Сигналов и команд приказано было не отдавать, вообще производить как можно меньше шума. В темноте слышалась негромкая, вполголоса, перебранка бойцов (вслух базарить остерегались — неподалеку на коне, как статуя, виднелся сам комбриг).

— Чего тянешь, чего тянешь? Я те потяну!

— Дура, у тебя какой погон-то? Урядницкий! Разуй глаза!

Двигались балками, оврагами, дозорами прощупывали местность. Боялись не бандитов, а своих: о начавшейся операции знали Тухачевский да уполномоченный ВЧК. Была опасность напороться на заставу какого-нибудь пехотного полка, стоявшего в деревнях гарнизоном.

Послышался треск, словно кто-то выстрелил, затем топот копыт по влажной ночной земле. Люди в строю дернулись, руки упали на рукоятки шашек. Но — спокойно! Это был всего лишь свой дозор, сообщивший, что надо брать левее,— впереди застава с пулеметом.

В Кобылинку въехали на восходе, в теплое тихое утро. Эскадроны устало тащились по деревенской улице, бойцы поглядывали на окна в занавесках, на подсолнухи за плетнями. Зеленели обширные огороды. На выезде из села виднелась мельница с крыльями прямым крестом, у подножия мельницы чернел бугор земли отрытого окопчика для пулемета,— постарался расторопный Маштава.

Под штаб Маштава определил дом мельника, самому «Фролову» приготовил дом попа.

Поп встретил войскового старшину торжественно: поднес на рушнике хлеб-соль. Григорий Иванович сиял фуражку с кокардой, подошел под благословение. Осеняя его широким щедрым крестом, поп прослезился от умиления. Погоны, выправка, вооружение, нижние чины, тянувшиеся перед офицерами так, что шкура лопалась,— все доставляло ему радость и надежду на избавление от тяжкой надоевшей смуты.

Маштава хозяйничал в доме мельника. Откинув рукава черкески, носился по двору, лазил в погреб, перемигивался с румяной Дуняшей, снохой мельника. Муж Дуняши служил у Матюхина командиром эскадрона.

Эктова в деревне знали хорошо: весной он несколько раз ночевал здесь вместе с Антоновым. Мельник порывался о чем-то шепнуть бывшему начальнику штаба. Выяснилось, Матюхин был в деревне ночью и снова ушел в лес, сказав, что искать его не нужно, сам даст о себе знать.

Ну, осторожен лесной волк!..

— Павел Тимофеевич,— спросил Котовский,— он что же, не доверяет вам?
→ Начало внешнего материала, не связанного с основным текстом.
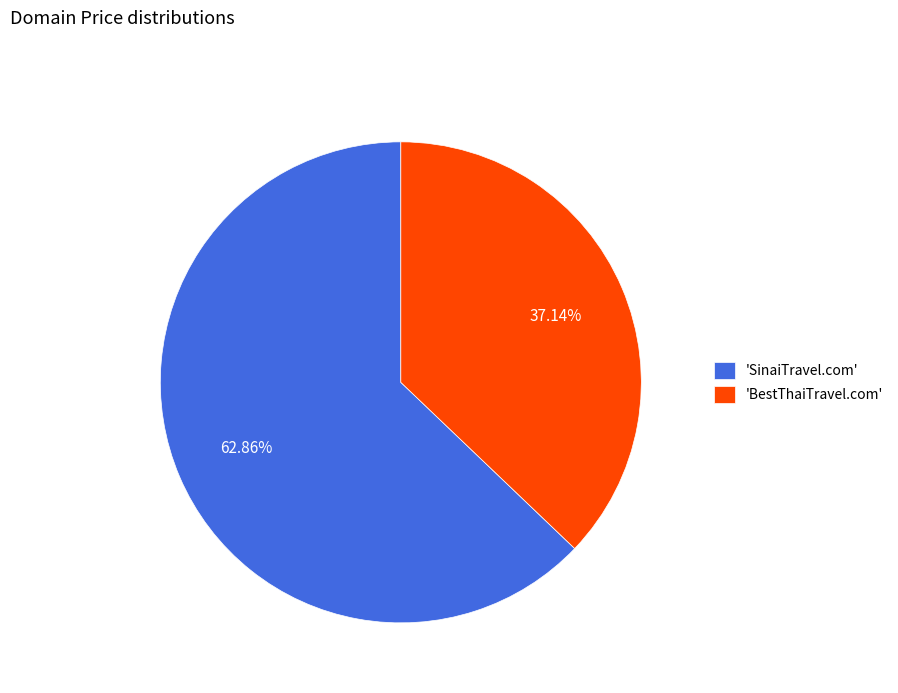

Rank the categories by value from lowest to highest.

'BestThaiTravel.com', 'SinaiTravel.com'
Штабс-капитан сидел перед ним вялый, точно выжатый.

— Может быть. Какой ему расчет доверять? Он никому не доверяет.

— Нам тоже нет расчета прохлаждаться!

Вместо ответа Эктов сделал немой жест: а что делать? Не нравился он сегодня Котовскому: отводил глаза, не давал заглянуть. Что-то с ним происходит!

— Григорий Иванович...— позвал он с неясной усмешкой на бледных губах, по-прежнему изучая свои разношенные сапоги,— хочу предупредить вас: Матюхин — мужик хитрый, крепкий. В случае чего, спуску не даст.
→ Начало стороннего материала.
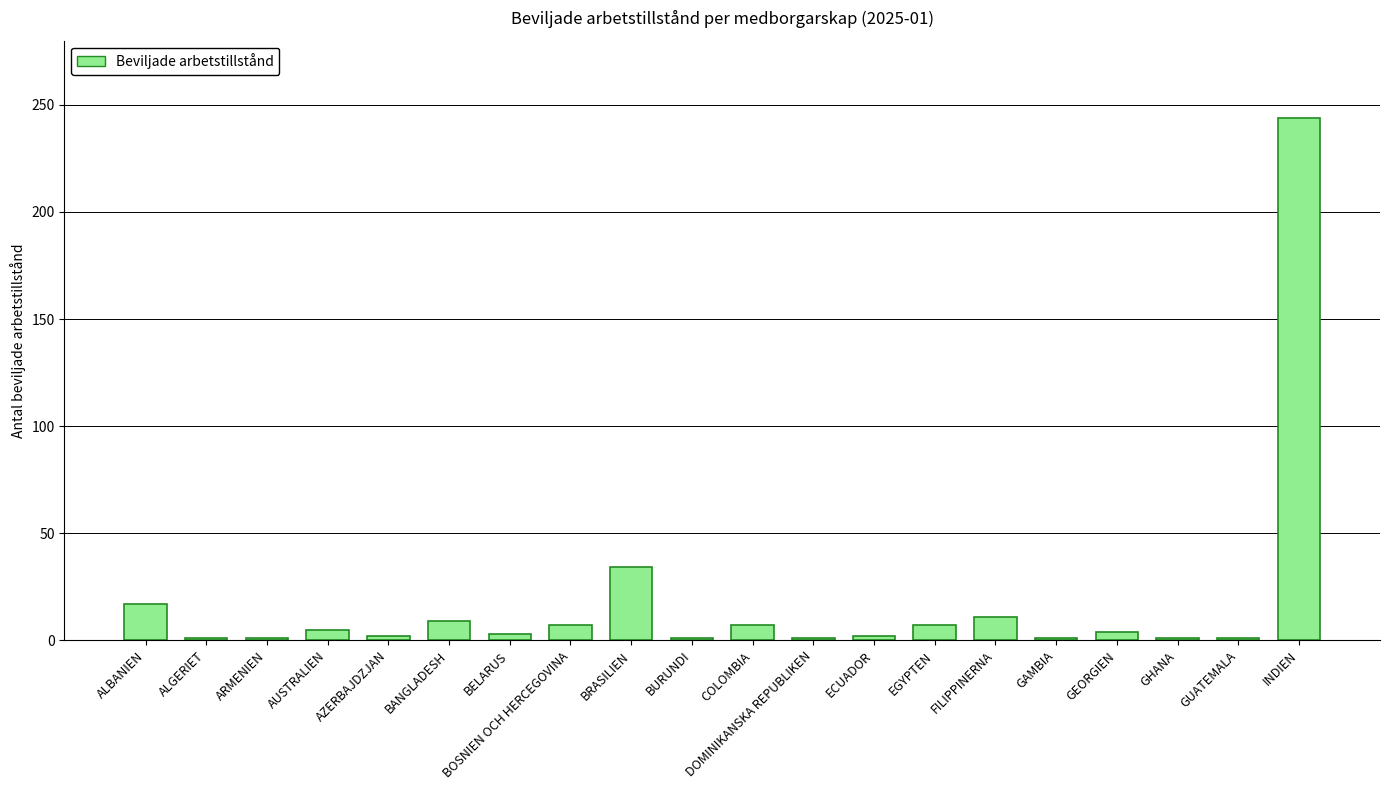

What is the value of the 11th bar from the left?

7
— Вы это к чему? Пугаете? Я, знаете, не из пугливых!

— Да все к тому: может, просто шлепнуть его, да к дело с концом? Прикажите, кто письмо-то будет передавать, и все.

Григорий Иванович откинулся, поизучал его.
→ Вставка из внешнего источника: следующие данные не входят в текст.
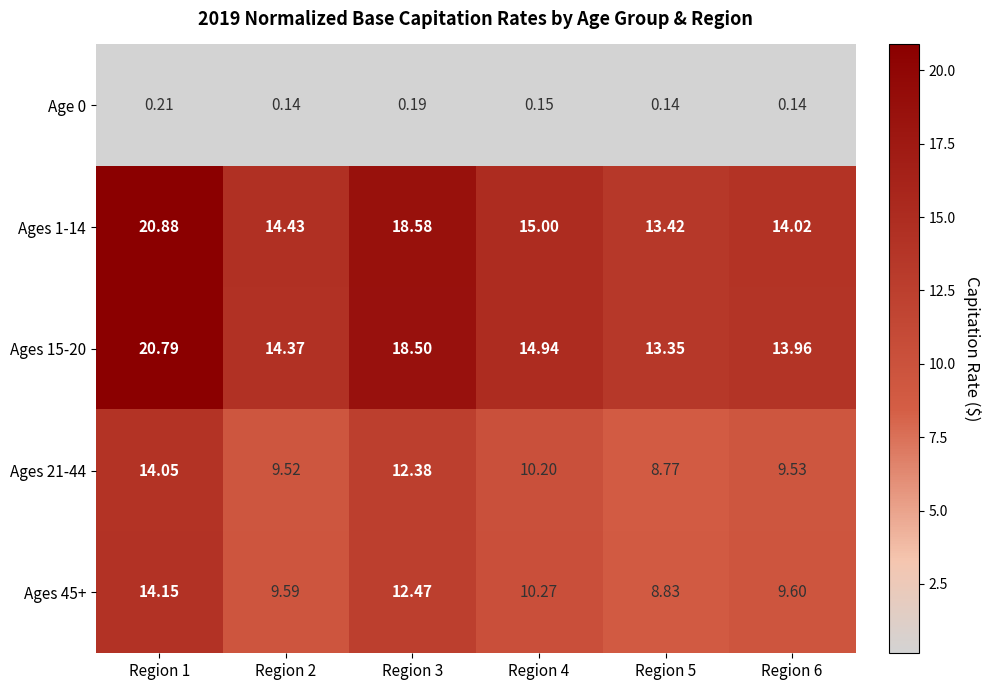

Is the value of Ages 1-14 at Region 5 greater than the value of Ages 21-44 at Region 6?

Yes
— Вы что, в шахматы играете?

— Боже избавь! — удивился Эктов.— А почему вы спрашиваете?

— Видите ли, это только в шахматах всеми силами стараются добраться до короля. Для меня Матюхин не король. Мы его все равно кончим, рано или поздно. Мне людей жалко, крови.

— Уж будто? — глумливо ухмыльнулся Эктов, взглядывая исподлобья.— Прямо так-таки и жалко?

У Котовского напрягся взгляд. Да что с ним сегодня происходит?

— Слушайте, вы! Что это такое? На попятный? Да?

Штабс-капитан горько покрутил опущенной головой.

— Григорий Иванович!.. В моем положении это было бы нелепо. Смешно.

— А если сами понимаете, что смешно...

Без стука распахнулась дверь, вошел щеголеватый, перетянутый в поясе Маштава, за ним запыхавшийся Тукс. Увидев их, комбриг осекся на полуслове: Тукс находился в боевом охранении на мельнице.

— Господин атаман! — Маштава щелкнул каблуками.— Непредвиденное обстоятельство.

— Слушаю! — Григорий Иванович стоял, стараясь понять по лицам, что случилось.

Оба, Маштава и Тукс, повели глазами на постороннего.

— Увести! — приказал комбриг.

Теперь докладывал Тукс. На боевое охранение напоролась разведка красноармейского полка, два бойца. Без выстрела, без рукопашной удалось взять обоих. Разумеется, их связали, запихнули в амбар. Сейчас остается гадать: что предпримет командование полка, узнав об исчезновении разведки? В начавшейся игре могут спутать все карты.